ZeroSumEval: An Extensible Framework For Scaling LLM Evaluation with Inter-Model Competition
Hisham A. Alyahya, Haidar Khan, Yazeed Alnumay, M Saiful Bari, Bülent Yener
TL;DR
ZeroSumEval introduces a dynamic, competition-based framework for evaluating large language models by pitting models against each other in a library of evolving, game-based tasks. It formalizes a modular architecture that separates game logic from strategy, and integrates DSPy-based strategies to enable high-level, prompt-efficient play. The framework supports automated verification for complex knowledge and security challenges and uses Bradley-Terry rankings with bootstrapped confidence to compare head-to-head outcomes.

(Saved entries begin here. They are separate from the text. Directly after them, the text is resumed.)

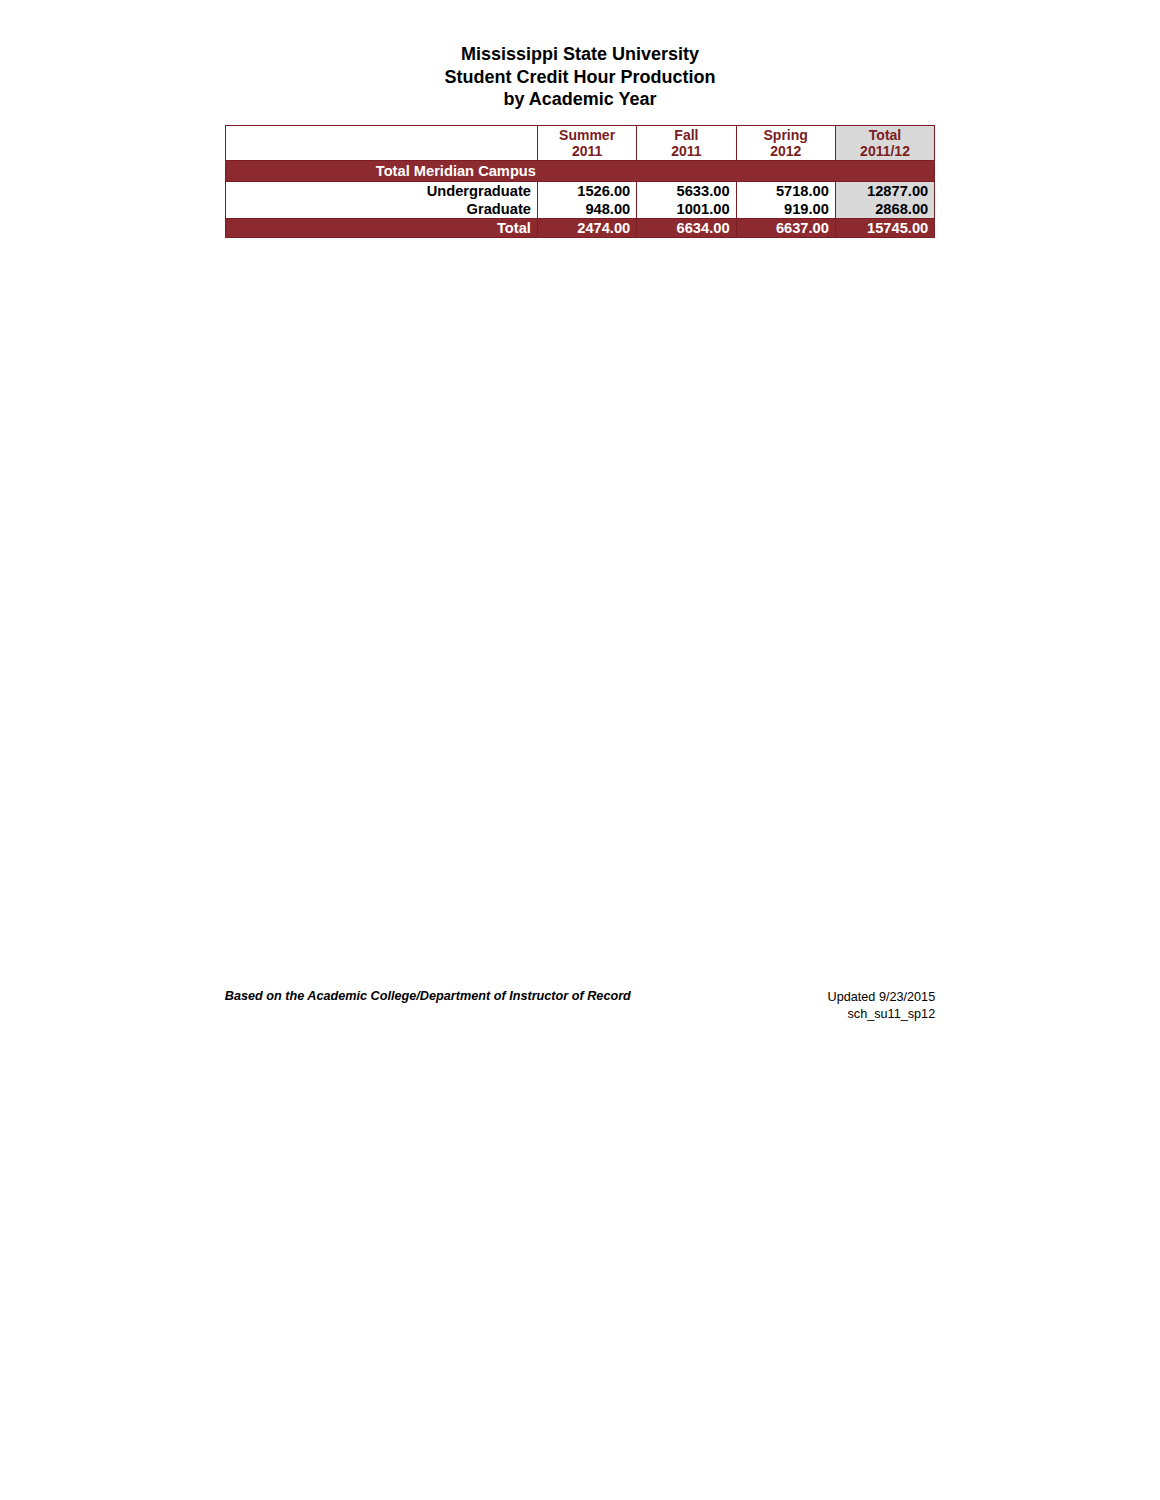Mississippi State University
Student Credit Hour Production
by Academic Year
| | Summer 2011 | Fall 2011 | Spring 2012 | Total 2011/12 |
| --- | --- | --- | --- | --- |
| Total Meridian Campus |
| Undergraduate | 1526.00 | 5633.00 | 5718.00 | 12877.00 |
| Graduate | 948.00 | 1001.00 | 919.00 | 2868.00 |
| Total | 2474.00 | 6634.00 | 6637.00 | 15745.00 |
Based on the Academic College/Department of Instructor of Record
Updated 9/23/2015
sch_su11_sp12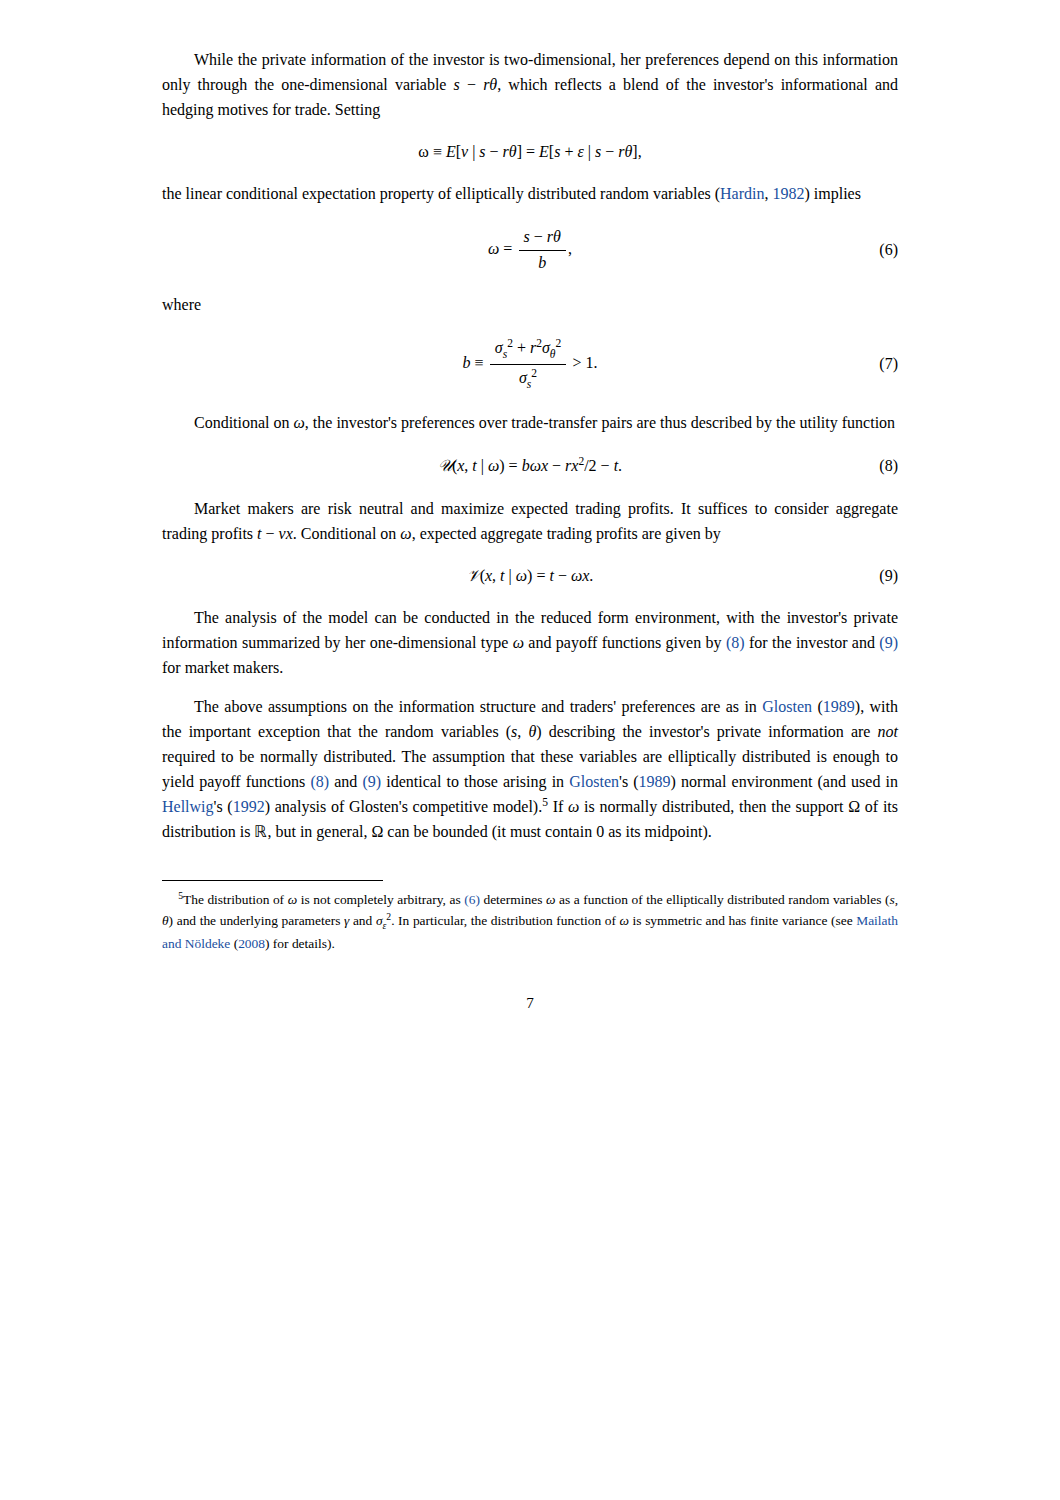While the private information of the investor is two-dimensional, her preferences depend on this information only through the one-dimensional variable s − rθ, which reflects a blend of the investor's informational and hedging motives for trade. Setting
ω ≡ E[ν | s − rθ] = E[s + ε | s − rθ],
the linear conditional expectation property of elliptically distributed random variables (Hardin, 1982) implies
ω = s − rθ b, (6)
where
b ≡ σs2 + r2σθ2 σs2 > 1. (7)
Conditional on ω, the investor's preferences over trade-transfer pairs are thus described by the utility function
𝒰(x, t | ω) = bωx − rx2/2 − t. (8)
Market makers are risk neutral and maximize expected trading profits. It suffices to consider aggregate trading profits t − νx. Conditional on ω, expected aggregate trading profits are given by
𝒱(x, t | ω) = t − ωx. (9)
The analysis of the model can be conducted in the reduced form environment, with the investor's private information summarized by her one-dimensional type ω and payoff functions given by (8) for the investor and (9) for market makers.
The above assumptions on the information structure and traders' preferences are as in Glosten (1989), with the important exception that the random variables (s, θ) describing the investor's private information are not required to be normally distributed. The assumption that these variables are elliptically distributed is enough to yield payoff functions (8) and (9) identical to those arising in Glosten's (1989) normal environment (and used in Hellwig's (1992) analysis of Glosten's competitive model).5 If ω is normally distributed, then the support Ω of its distribution is ℝ, but in general, Ω can be bounded (it must contain 0 as its midpoint).
5The distribution of ω is not completely arbitrary, as (6) determines ω as a function of the elliptically distributed random variables (s, θ) and the underlying parameters γ and σε2. In particular, the distribution function of ω is symmetric and has finite variance (see Mailath and Nöldeke (2008) for details).
7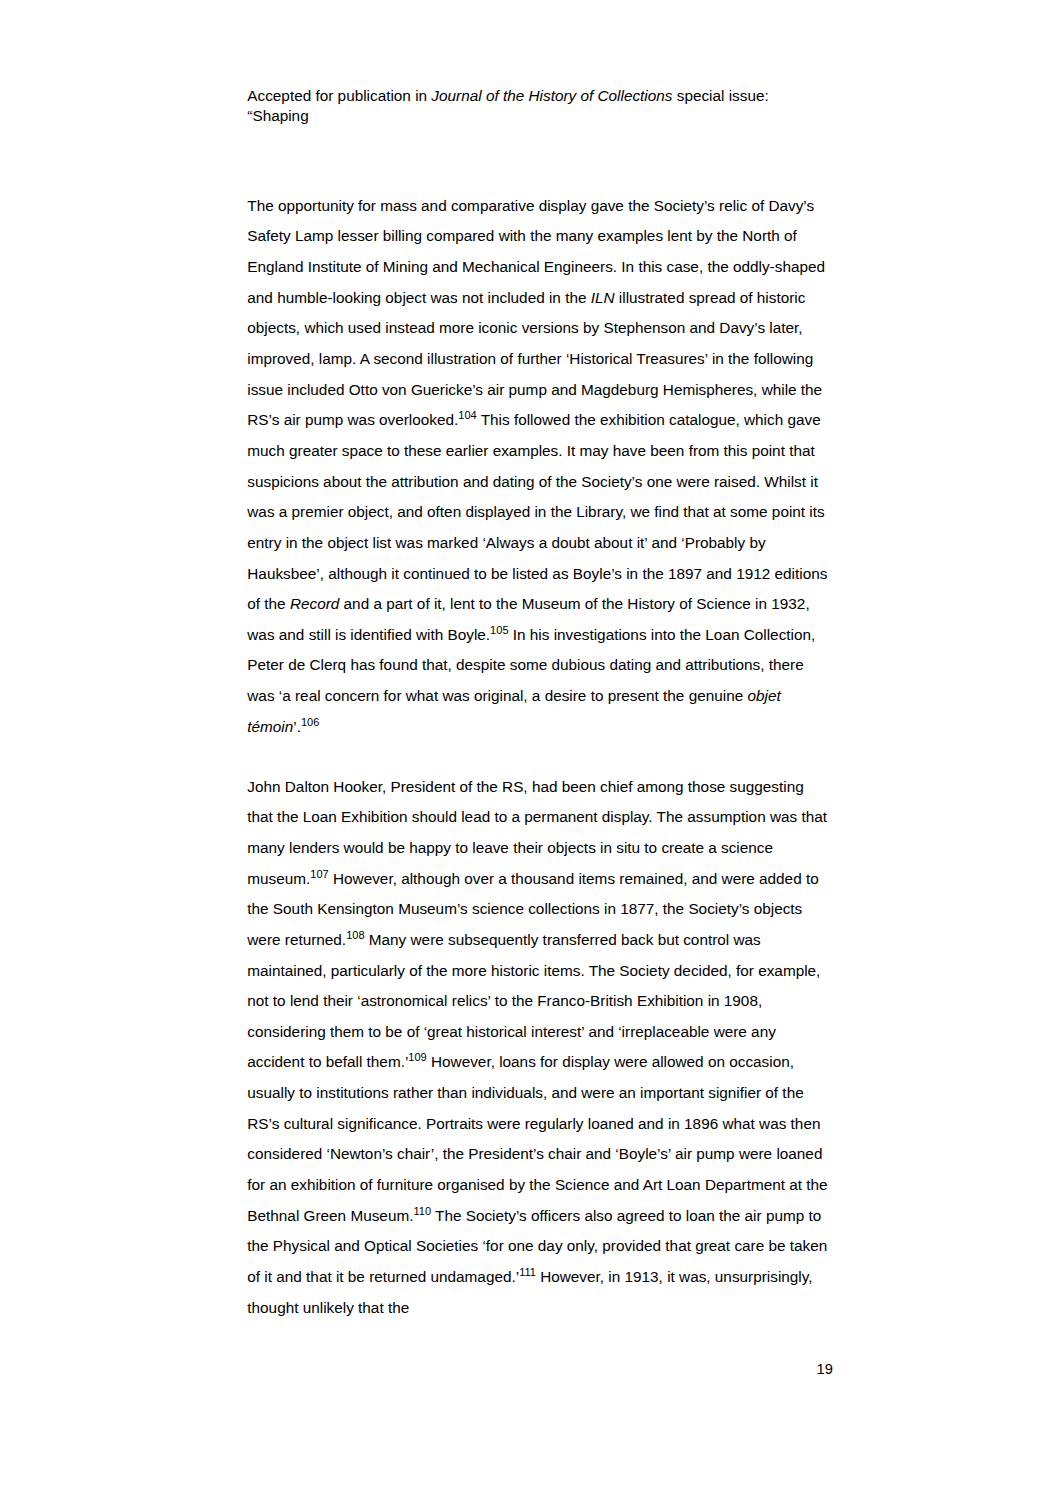Accepted for publication in Journal of the History of Collections special issue: “Shaping
The opportunity for mass and comparative display gave the Society’s relic of Davy’s Safety Lamp lesser billing compared with the many examples lent by the North of England Institute of Mining and Mechanical Engineers. In this case, the oddly-shaped and humble-looking object was not included in the ILN illustrated spread of historic objects, which used instead more iconic versions by Stephenson and Davy’s later, improved, lamp. A second illustration of further ‘Historical Treasures’ in the following issue included Otto von Guericke’s air pump and Magdeburg Hemispheres, while the RS’s air pump was overlooked.104 This followed the exhibition catalogue, which gave much greater space to these earlier examples. It may have been from this point that suspicions about the attribution and dating of the Society’s one were raised. Whilst it was a premier object, and often displayed in the Library, we find that at some point its entry in the object list was marked ‘Always a doubt about it’ and ‘Probably by Hauksbee’, although it continued to be listed as Boyle’s in the 1897 and 1912 editions of the Record and a part of it, lent to the Museum of the History of Science in 1932, was and still is identified with Boyle.105 In his investigations into the Loan Collection, Peter de Clerq has found that, despite some dubious dating and attributions, there was ‘a real concern for what was original, a desire to present the genuine objet témoin’.106
John Dalton Hooker, President of the RS, had been chief among those suggesting that the Loan Exhibition should lead to a permanent display. The assumption was that many lenders would be happy to leave their objects in situ to create a science museum.107 However, although over a thousand items remained, and were added to the South Kensington Museum’s science collections in 1877, the Society’s objects were returned.108 Many were subsequently transferred back but control was maintained, particularly of the more historic items. The Society decided, for example, not to lend their ‘astronomical relics’ to the Franco-British Exhibition in 1908, considering them to be of ‘great historical interest’ and ‘irreplaceable were any accident to befall them.’109 However, loans for display were allowed on occasion, usually to institutions rather than individuals, and were an important signifier of the RS’s cultural significance. Portraits were regularly loaned and in 1896 what was then considered ‘Newton’s chair’, the President’s chair and ‘Boyle’s’ air pump were loaned for an exhibition of furniture organised by the Science and Art Loan Department at the Bethnal Green Museum.110 The Society’s officers also agreed to loan the air pump to the Physical and Optical Societies ‘for one day only, provided that great care be taken of it and that it be returned undamaged.’111 However, in 1913, it was, unsurprisingly, thought unlikely that the
19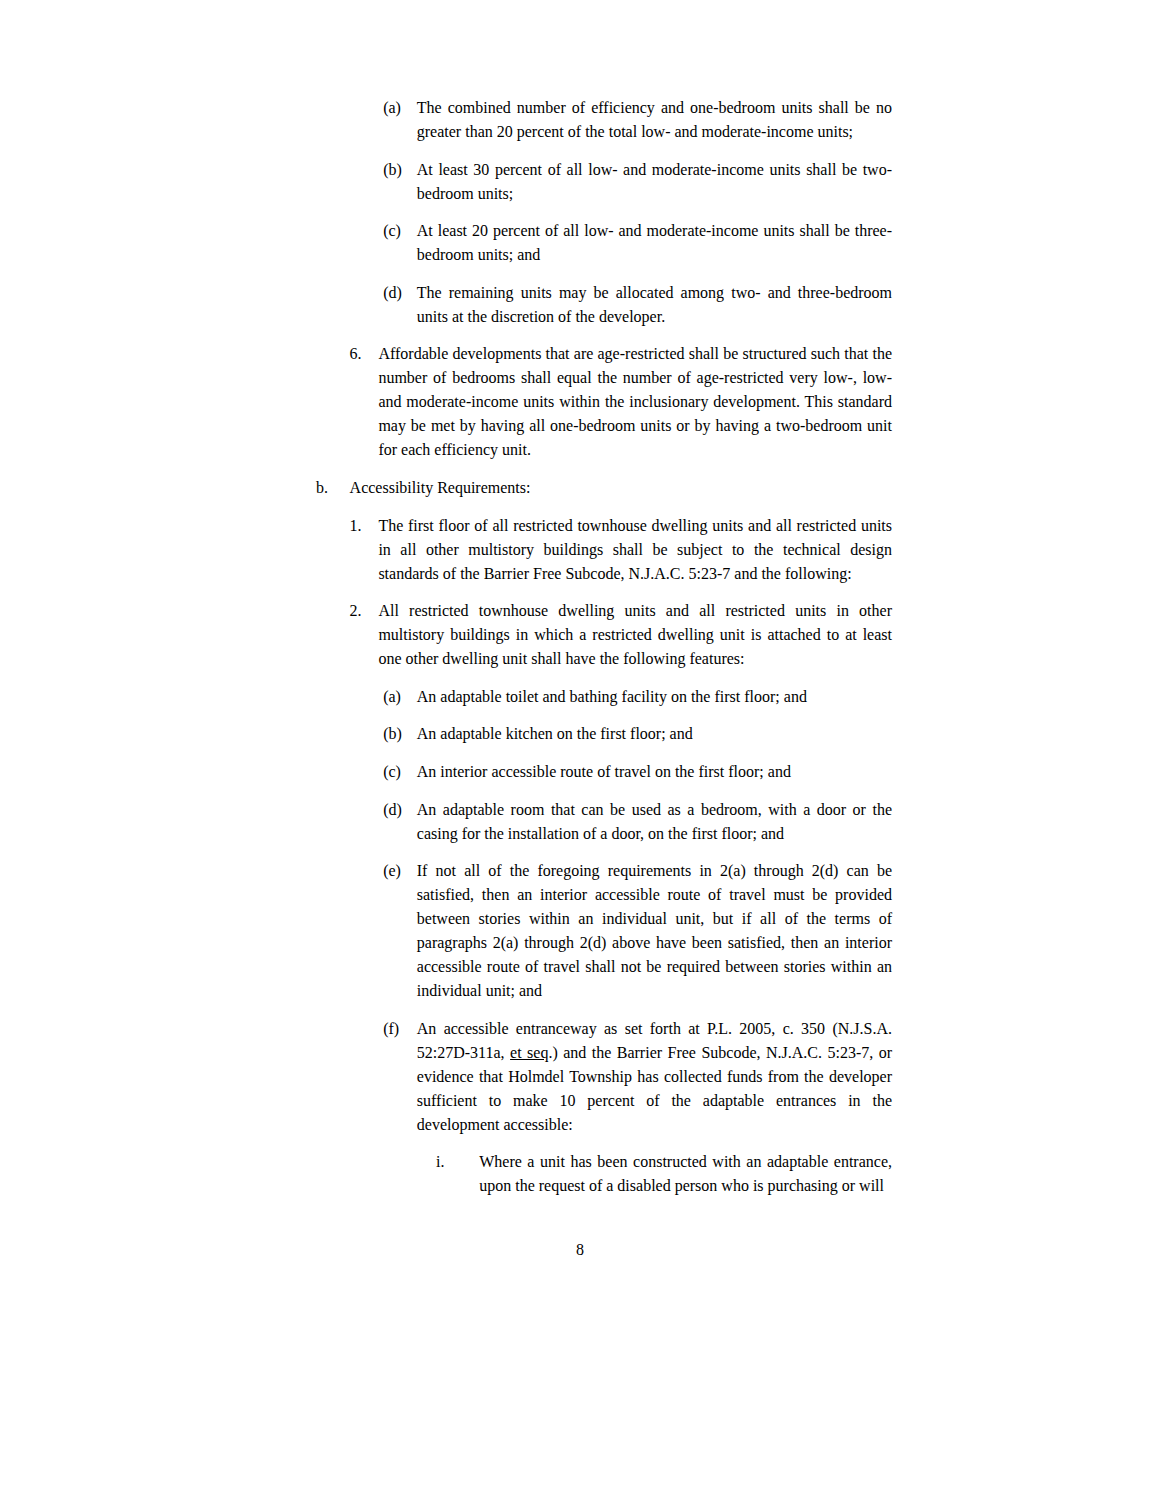(a)
The combined number of efficiency and one-bedroom units shall be no greater than 20 percent of the total low- and moderate-income units;
(b)
At least 30 percent of all low- and moderate-income units shall be two-bedroom units;
(c)
At least 20 percent of all low- and moderate-income units shall be three-bedroom units; and
(d)
The remaining units may be allocated among two- and three-bedroom units at the discretion of the developer.
6.
Affordable developments that are age-restricted shall be structured such that the number of bedrooms shall equal the number of age-restricted very low-, low- and moderate-income units within the inclusionary development. This standard may be met by having all one-bedroom units or by having a two-bedroom unit for each efficiency unit.
b.
Accessibility Requirements:
1.
The first floor of all restricted townhouse dwelling units and all restricted units in all other multistory buildings shall be subject to the technical design standards of the Barrier Free Subcode, N.J.A.C. 5:23-7 and the following:
2.
All restricted townhouse dwelling units and all restricted units in other multistory buildings in which a restricted dwelling unit is attached to at least one other dwelling unit shall have the following features:
(a)
An adaptable toilet and bathing facility on the first floor; and
(b)
An adaptable kitchen on the first floor; and
(c)
An interior accessible route of travel on the first floor; and
(d)
An adaptable room that can be used as a bedroom, with a door or the casing for the installation of a door, on the first floor; and
(e)
If not all of the foregoing requirements in 2(a) through 2(d) can be satisfied, then an interior accessible route of travel must be provided between stories within an individual unit, but if all of the terms of paragraphs 2(a) through 2(d) above have been satisfied, then an interior accessible route of travel shall not be required between stories within an individual unit; and
(f)
An accessible entranceway as set forth at P.L. 2005, c. 350 (N.J.S.A. 52:27D-311a, et seq.) and the Barrier Free Subcode, N.J.A.C. 5:23-7, or evidence that Holmdel Township has collected funds from the developer sufficient to make 10 percent of the adaptable entrances in the development accessible:
i.
Where a unit has been constructed with an adaptable entrance, upon the request of a disabled person who is purchasing or will
8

By delivering scalable, interpretable, and extensible benchmarks, ZeroSumEval addresses static-benchmark pitfalls such as data contamination and prompt sensitivity and paves the way for multimodal and adversarial extensions in the future.
Abstract
We introduce ZeroSumEval, a dynamic, competition-based, and evolving evaluation framework for Large Language Models (LLMs) that leverages competitive games. ZeroSumEval encompasses a diverse suite of games, including security challenges (Capture the Flag), classic board games (chess), and knowledge tests (MathQuiz). These games are designed to evaluate a range of capabilities such as strategic reasoning, planning, knowledge application, safety, and adaptability. Building upon recent studies that highlight the effectiveness of game-based evaluations for LLMs, ZeroSumEval enhances these approaches by providing a standardized and extensible framework for easily implementing games and leverages DSPy to provide a better abstraction for LLM player strategies.